The number of teachers banned from the profession for life without the right to appeal last year has almost halved, while those escaping misconduct hearings without any prohibition rose.
Our analysis has prompted further calls for reform to a system that one senior lawyer says leaves the Teacher Regulation Agency (TRA) without the “nuance” needed to deal with misconduct.
Of the 104 misconduct hearings carried out by the TRA in 2018-19, a quarter (27) resulted in a ban with no appeal.
That was way down on the 45 per cent (53) of teachers who received lifetime bans in 2017-18, and 36 per cent (49) the year before.
Almost a third (33) were not banned, up from 23 per cent (27) the year before and 20 per cent (27) in 2016-17.

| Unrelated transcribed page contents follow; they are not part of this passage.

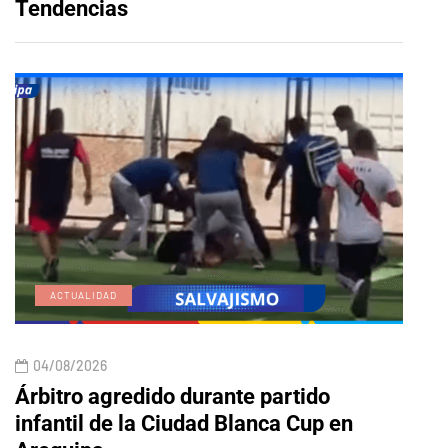
Tendencias
ACTUALIDAD
E
04/08/2026
04/
Árbitro agredido durante partido
Edic
infantil de la Ciudad Blanca Cup en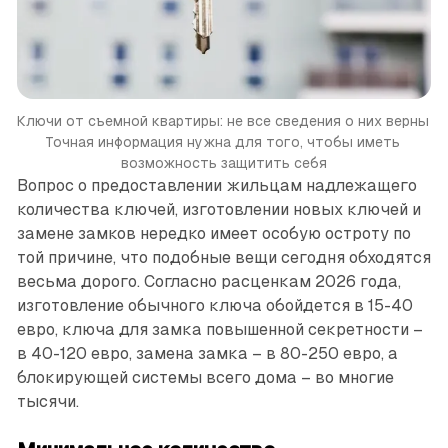
Ключи от съемной квартиры: не все сведения о них верны 
Точная информация нужна для того, чтобы иметь 
возможность защитить себя
Вопрос о предоставлении жильцам надлежащего
количества ключей, изготовлении новых ключей и
замене замков нередко имеет особую остроту по
той причине, что подобные вещи сегодня обходятся
весьма дорого. Согласно расценкам 2026 года,
изготовление обычного ключа обойдется в 15-40
евро, ключа для замка повышенной секретности –
в 40-120 евро, замена замка – в 80-250 евро, а
блокирующей системы всего дома – во многие
тысячи.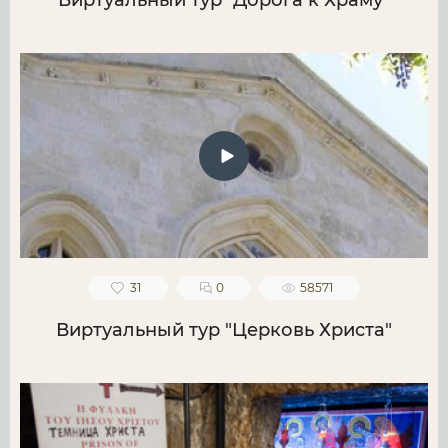
Виртуальный тур "Дорога к Храму"
31
0
58571
Виртуальный тур "Церковь Христа"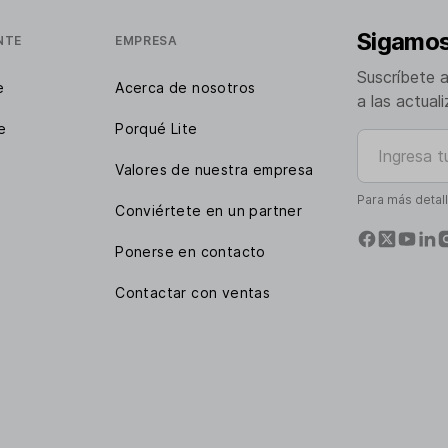
Sigamos
NTE
EMPRESA
Suscríbete 
e
Acerca de nosotros
a las actual
e
Porqué Lite
Ingresa tu e
Valores de nuestra empresa
Para más detal
Conviértete en un partner
Ponerse en contacto
Contactar con ventas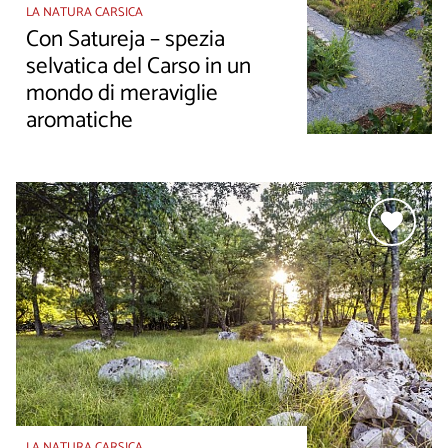
LA NATURA CARSICA
Con Satureja – spezia
selvatica del Carso in un
mondo di meraviglie
aromatiche
LA NATURA CARSICA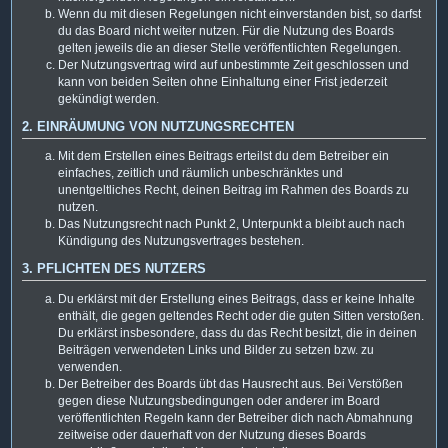
Wenn du mit diesen Regelungen nicht einverstanden bist, so darfst
du das Board nicht weiter nutzen. Für die Nutzung des Boards
gelten jeweils die an dieser Stelle veröffentlichten Regelungen.
Der Nutzungsvertrag wird auf unbestimmte Zeit geschlossen und
kann von beiden Seiten ohne Einhaltung einer Frist jederzeit
gekündigt werden.
2. EINRÄUMUNG VON NUTZUNGSRECHTEN
Mit dem Erstellen eines Beitrags erteilst du dem Betreiber ein
einfaches, zeitlich und räumlich unbeschränktes und
unentgeltliches Recht, deinen Beitrag im Rahmen des Boards zu
nutzen.
Das Nutzungsrecht nach Punkt 2, Unterpunkt a bleibt auch nach
Kündigung des Nutzungsvertrages bestehen.
3. PFLICHTEN DES NUTZERS
Du erklärst mit der Erstellung eines Beitrags, dass er keine Inhalte
enthält, die gegen geltendes Recht oder die guten Sitten verstoßen.
Du erklärst insbesondere, dass du das Recht besitzt, die in deinen
Beiträgen verwendeten Links und Bilder zu setzen bzw. zu
verwenden.
Der Betreiber des Boards übt das Hausrecht aus. Bei Verstößen
gegen diese Nutzungsbedingungen oder anderer im Board
veröffentlichten Regeln kann der Betreiber dich nach Abmahnung
zeitweise oder dauerhaft von der Nutzung dieses Boards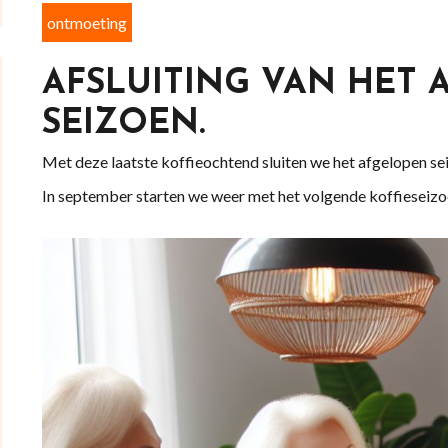
ontmoeting
AFSLUITING VAN HET
SEIZOEN.
Met deze laatste koffieochtend sluiten we het afgelopen sei
In september starten we weer met het volgende koffieseizo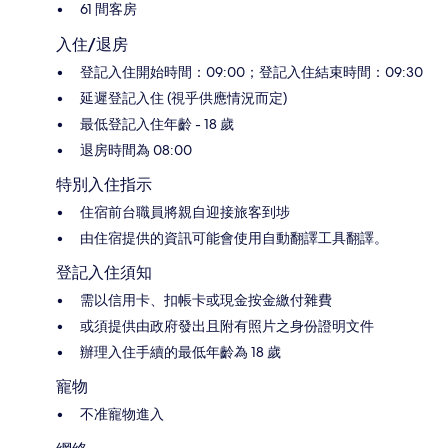
61 間客房
入住/退房
登記入住開始時間：09:00；登記入住結束時間：09:30
延遲登記入住 (視乎供應情況而定)
最低登記入住年齡 - 18 歲
退房時間為 08:00
特別入住指示
住宿前台職員將親自迎接旅客到埗
由住宿提供的資訊可能會使用自動翻譯工具翻譯。
登記入住須知
需以信用卡、扣帳卡或現金按金繳付雜費
或須提供由政府發出且附有照片之身份證明文件
辦理入住手續的最低年齡為 18 歲
寵物
不准寵物進入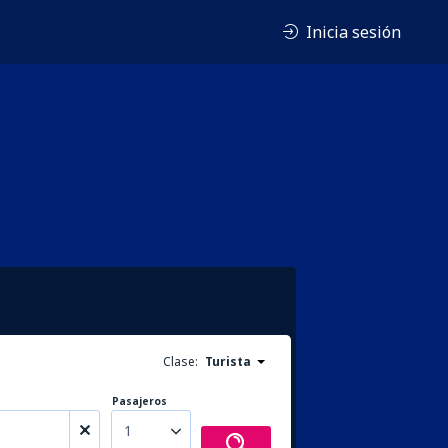
Inicia sesión
Clase:
Turista
Pasajeros
1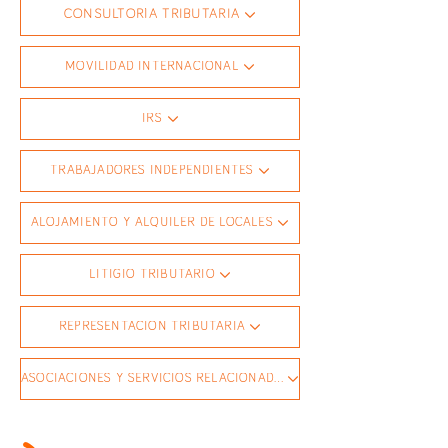
CONSULTORÍA TRIBUTARIA
MOVILIDAD INTERNACIONAL
IRS
TRABAJADORES INDEPENDIENTES
ALOJAMIENTO Y ALQUILER DE LOCALES
LITIGIO TRIBUTARIO
REPRESENTACIÓN TRIBUTARIA
ASOCIACIONES Y SERVICIOS RELACIONADOS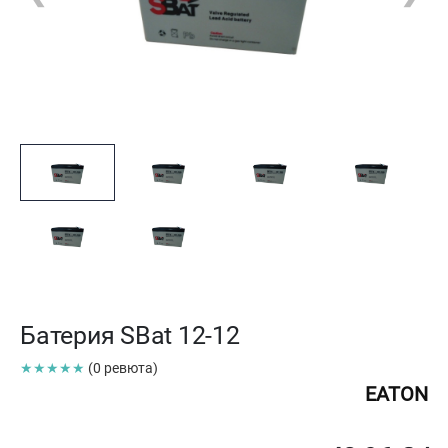
Батерия SBat 12-12
★★★★★
(0 ревюта)
EATON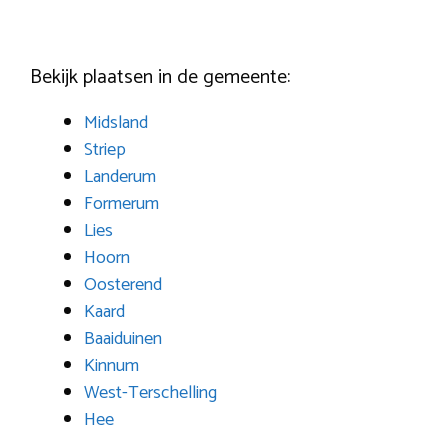
Bekijk plaatsen in de gemeente:
Midsland
Striep
Landerum
Formerum
Lies
Hoorn
Oosterend
Kaard
Baaiduinen
Kinnum
West-Terschelling
Hee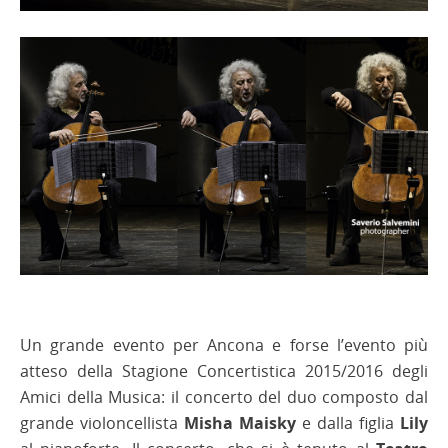
Un grande evento per Ancona e forse l’evento più
atteso della Stagione Concertistica 2015/2016 degli
Amici della Musica: il concerto del duo composto dal
grande violoncellista
Misha Maisky
e dalla figlia
Lily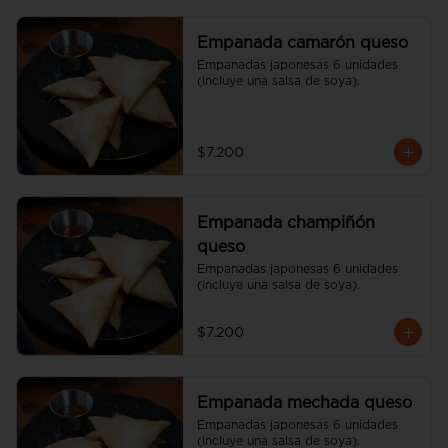
Empanada camarón queso
Empanadas japonesas 6 unidades 
(incluye una salsa de soya).
$7.200
Empanada champiñón
queso
Empanadas japonesas 6 unidades 
(incluye una salsa de soya).
$7.200
Empanada mechada queso
Empanadas japonesas 6 unidades 
(incluye una salsa de soya).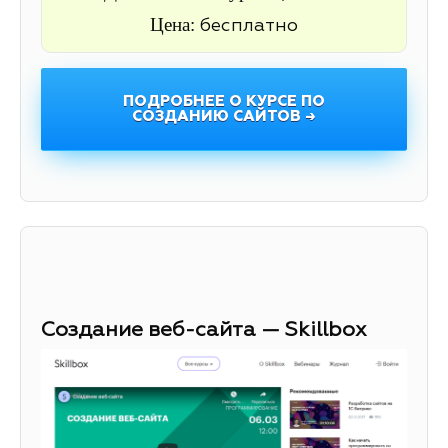
Цена:
бесплатно
ПОДРОБНЕЕ О КУРСЕ ПО
СОЗДАНИЮ САЙТОВ →
Создание веб-сайта — Skillbox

Unlike professional regulators in other sectors, and education regulators in Scotland and Wales, the TRA can only ban or not ban – no other sanctions are available.
Sarah Linden, a senior solicitor at the Association of School and College Leaders, said a ban was not proportionate in all cases and “something short of a ban needs to be recognised”, such as a temporary suspension or re-training.
She said some teachers could be “potentially at large in the workforce without the full weight of a regulatory sanction” because their misconduct did not warrant a ban.
All banned teachers receive a lifetime prohibition, but some can appeal after a specified time. Last year, 68 per cent (71) of misconduct hearings resulted in a prohibition order.
The education secretary makes the final decision on whether to bar a teacher.
Andrew Faux, a barrister at The Reflective Practice, said every other professional regulator could make a “graded response” to misconduct. But because the TRA was “not a professional regulator, it’s just the education secretary making barring decisions, there’s no nuance in it.”
As panels could not suspend teachers for a short period or require re-training, they “end up prohibiting people who they probably wish they could keep in the profession and support”.
Of those banned for life without appeal, more than half related to sexual or inappropriate behaviour towards pupils. Fifteen per cent were banned for exam malpractice, and 11 per cent for criminal convictions.
Alan Stevens, a vice-principal in Cambridgeshire, was convicted for fraud after he claimed over £300 expenses for personal items from a company linked to the school. But the panel decided not to ban him because he was a “well regarded” teacher who expressed remorse.
Lewis Morrison drank up to seven bottles of beer at a school prom, telling male pupils that girls were “gagging for it”. He was videoed saying he would knock the headteacher “the f*** out”. The panel said it was “crass stupidity”, but a one-off where no one came to harm.
Rachel Clint avoided a ban after sitting on a pupil’s knee and kissing him following a leavers’ drinks event for year 13 pupils. The panel said the kiss was “spontaneous” and not sexual, highlighting Clint’s “unblemished record”.
Faux said teachers who are not banned were still found guilty of misconduct and had to declare it to prospective employers.